A class act: Jennifer Ward-Lealand
As charismatic offstage as on it, New Zealander of the Year, actor and director Jennifer Ward-Lealand's talk in Gisborne this week was so personable the audience forgot to clap at the end.
It was as though a particularly engaging dinner host, who had chatted about her life in theatre and film and her passion for learning te reo Maori, had momentarily excused herself from the table.
The charmed audience at the Gisborne Business and Professional Women event easily made up for the lapse during the thank yous before the star was whisked away to an actual dinner.
The New Zealander of the Year's talk began with her first love — acting.
“I knew I wanted to do this when I was seven years old, when Dad took me to a show,” she said.
“He was in Oedipus and they needed kids. As soon as I walked into that room I had an epiphany. Something hit me and I knew I wanted to be an actor.”
New Zealand's performing arts industry was a challenging one to find regular work in, she said. At any one time 80 to 90 percent of the country's actors were unemployed.
“The nature of our work means we need lots of resilience, lots of versatility,” she said.
Between stage, film and TV contracts, Ward-Lealand finds work in other areas such as voice-overs, hosting events, workshops and speaking engagements.
Gender inequality still existed in film and television, she said.
“Male and female actors have consistently different experiences.
“It's definitely not a level playing field. There is an over-representation of men and younger women characters.
“Radio and theatre come out more positively. Theatre and radio seem to be refuges for women. In radio there is no emphasis on physical appearance.”
Quoting from Shakespeare's Hamlet — “The purpose of playing . . . was and is, to hold as ‘twere the mirror up to nature” — Ms Ward-Lealand said the actor's job was to reflect to the audience what it was to be human.

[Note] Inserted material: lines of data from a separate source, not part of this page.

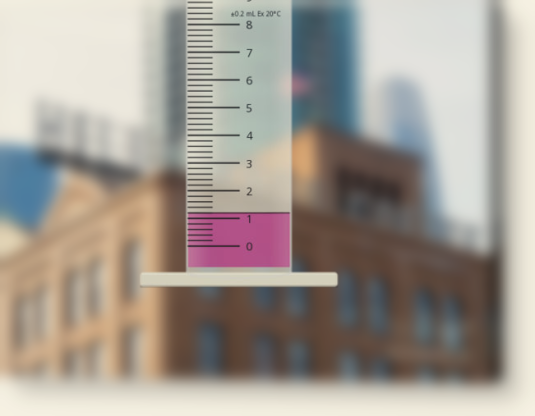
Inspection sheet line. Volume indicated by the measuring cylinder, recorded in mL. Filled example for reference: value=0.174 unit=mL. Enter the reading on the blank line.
value=1.2 unit=mL
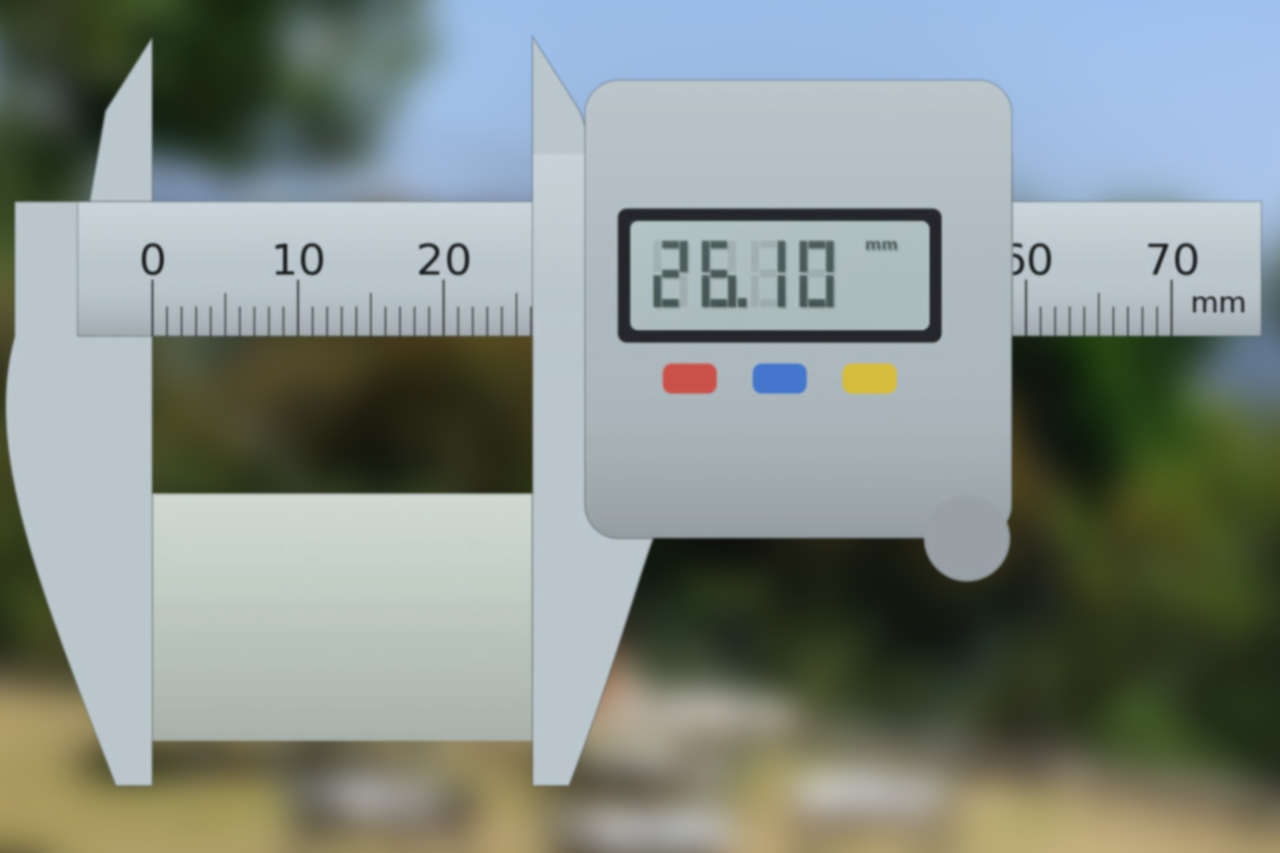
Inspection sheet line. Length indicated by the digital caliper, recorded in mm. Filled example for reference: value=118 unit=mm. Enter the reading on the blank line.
value=26.10 unit=mm
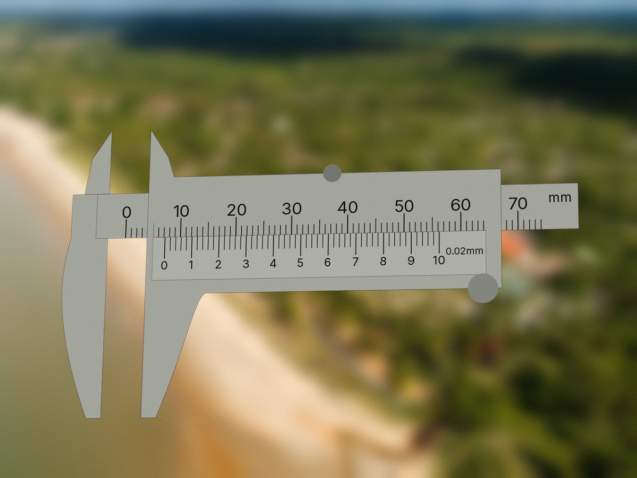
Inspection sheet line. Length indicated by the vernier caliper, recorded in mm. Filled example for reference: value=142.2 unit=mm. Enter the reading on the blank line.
value=7.2 unit=mm
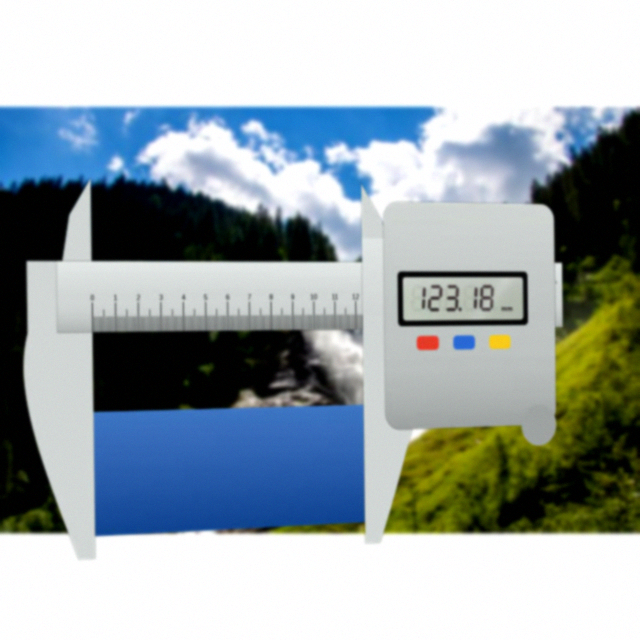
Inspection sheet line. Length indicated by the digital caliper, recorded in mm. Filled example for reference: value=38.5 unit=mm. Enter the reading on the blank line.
value=123.18 unit=mm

“We feel our common humanity and this gives rise to one of our greater human qualities — empathy — and we need that more than ever,” she said.

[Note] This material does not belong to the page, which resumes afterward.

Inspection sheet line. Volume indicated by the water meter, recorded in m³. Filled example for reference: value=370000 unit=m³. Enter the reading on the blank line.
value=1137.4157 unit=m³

Ms Ward-Lealand also talked about her passion for te reo Maori.
While a student at multicultural Te Aro School, her Maori teachers made it their business to regularly take students to Maori Club.
“The sound and feel of te reo Maori was in my ears and on my tongue from an early age.”
About 12 years ago she committed herself to night classes in te reo and her first tertiary education experience at Te Wananga o Aotearoa in Mangere, where she joined a total immersion class.
“I'm infinitely more connected now to my land from climbing on to this waka te reo Maori,” she said.
“Te reo is fundamentally connected with the natural world.”
At a te reo conference in 2017, Sir Timoti Karetu and Professor Te Wharehuia gave the actor/director her Maori name, Te Atamira (the stage), a title that carried great responsibility, she said.
“The challenge for me is to use my time on the stage to champion te reo Maori.”